Collected data entries
....................
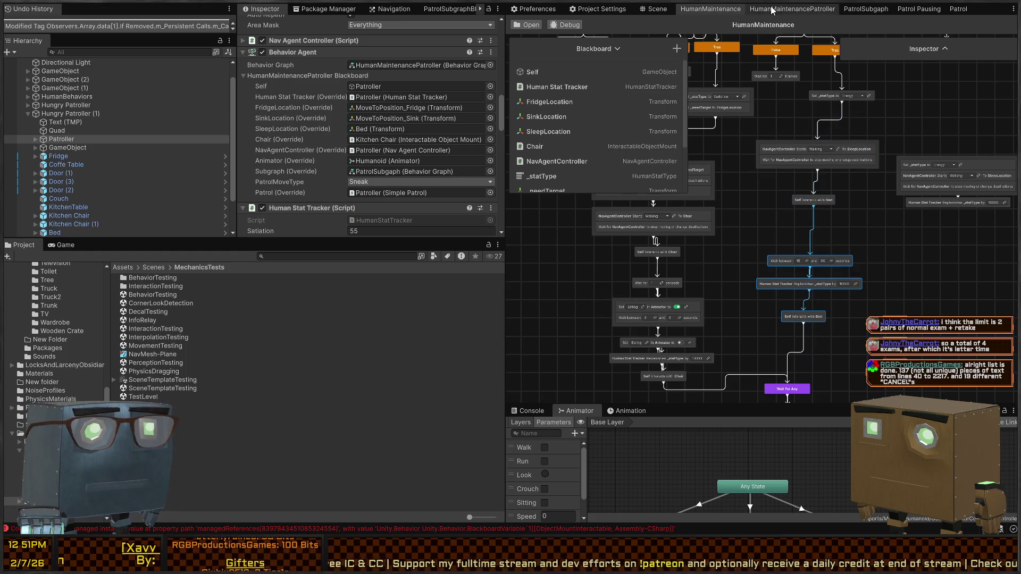
click(792, 9)
scroll(835, 213, down, 2)
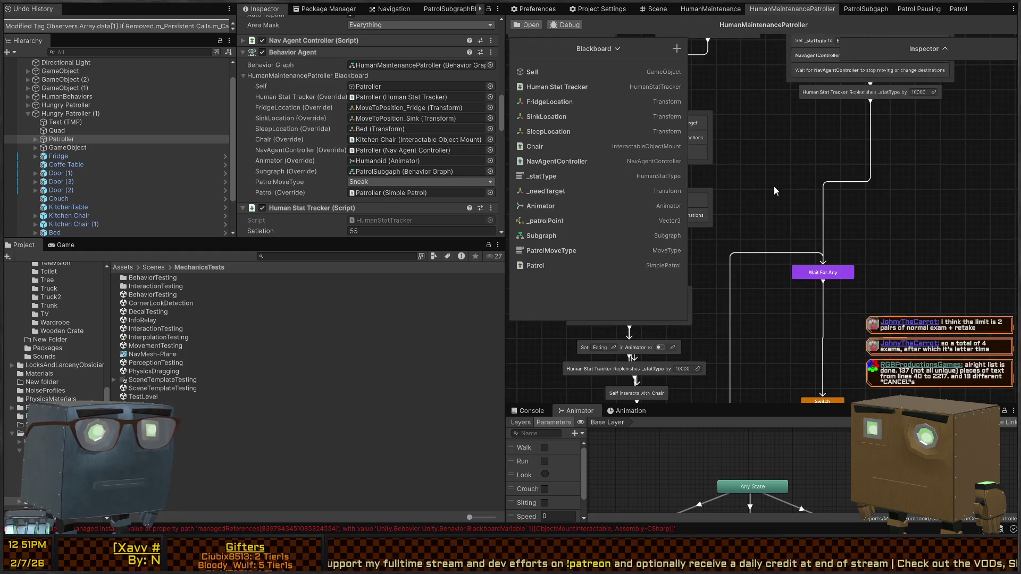
click(711, 9)
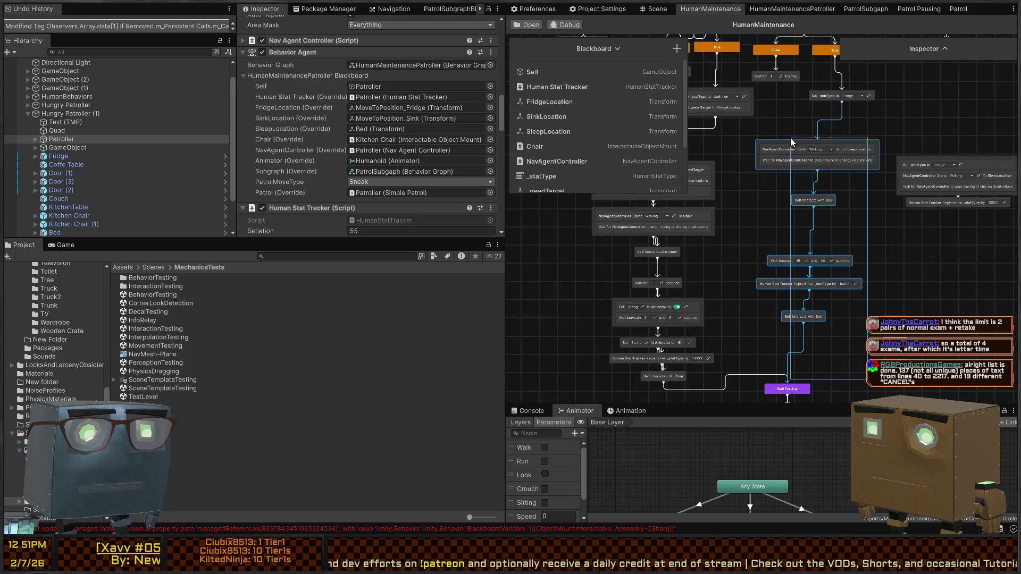
drag(897, 92, 859, 139)
drag(882, 86, 803, 326)
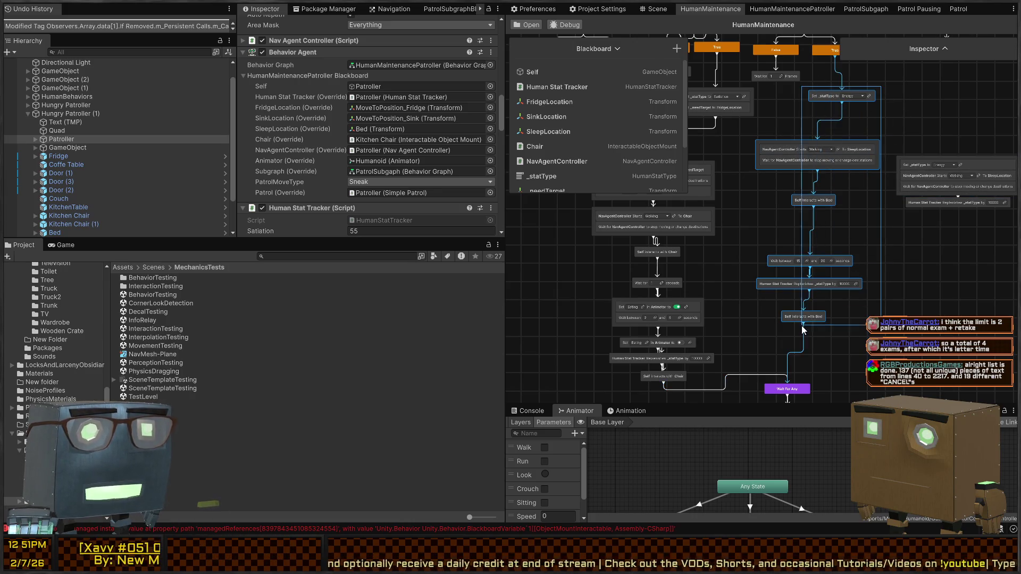
Delete the old Energy branch nodes in HumanMaintenancePatroller
click(772, 10)
scroll(856, 231, up, 3)
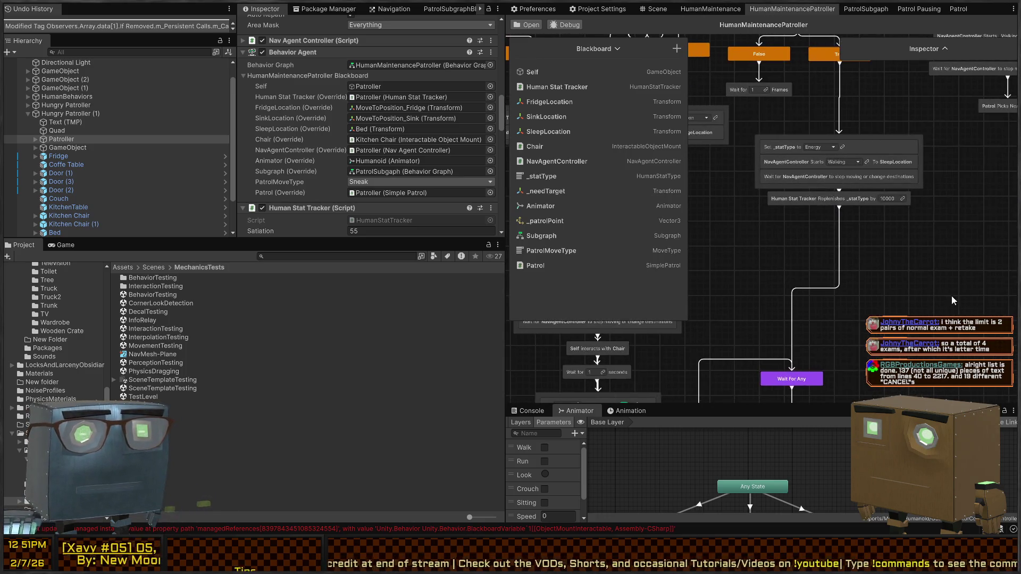
drag(942, 238, 755, 134)
key(Delete)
....................
Please output an exact repetition of the lines from the line containing "scroll(856, 231, up, 3)" to the end of the records, both included, with no pictures and no additional text.

scroll(856, 231, up, 3)
drag(942, 238, 755, 134)
key(Delete)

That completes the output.